Data records =

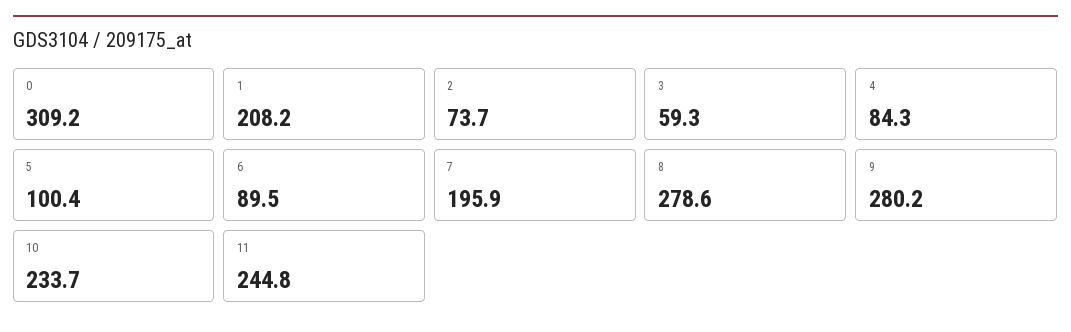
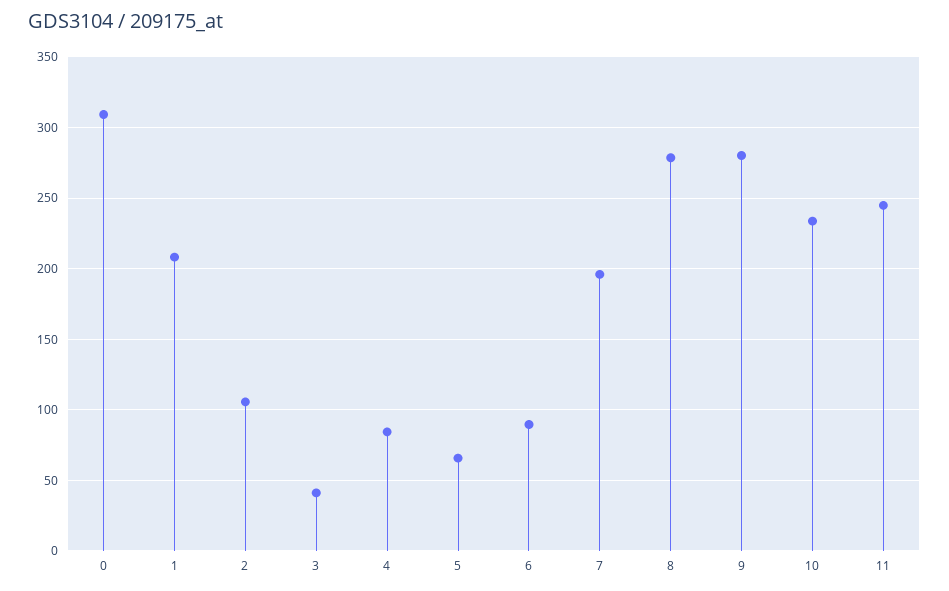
  {
    "0": 309.2,
    "1": 208.2,
-   "2": 73.7,
+   "2": 105,
-   "3": 59.3,
+   "3": 40,
    "4": 84.3,
-   "5": 100.4,
+   "5": 65,
    "6": 89.5,
    "7": 195.9,
    "8": 278.6,
    "9": 280.2,
    "10": 233.7,
    "11": 244.8
  }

Your assignment = Set down all the lines above exactly as they appear, with no pictures.

Expected output =
  {
    "0": 309.2,
    "1": 208.2,
-   "2": 73.7,
+   "2": 105,
-   "3": 59.3,
+   "3": 40,
    "4": 84.3,
-   "5": 100.4,
+   "5": 65,
    "6": 89.5,
    "7": 195.9,
    "8": 278.6,
    "9": 280.2,
    "10": 233.7,
    "11": 244.8
  }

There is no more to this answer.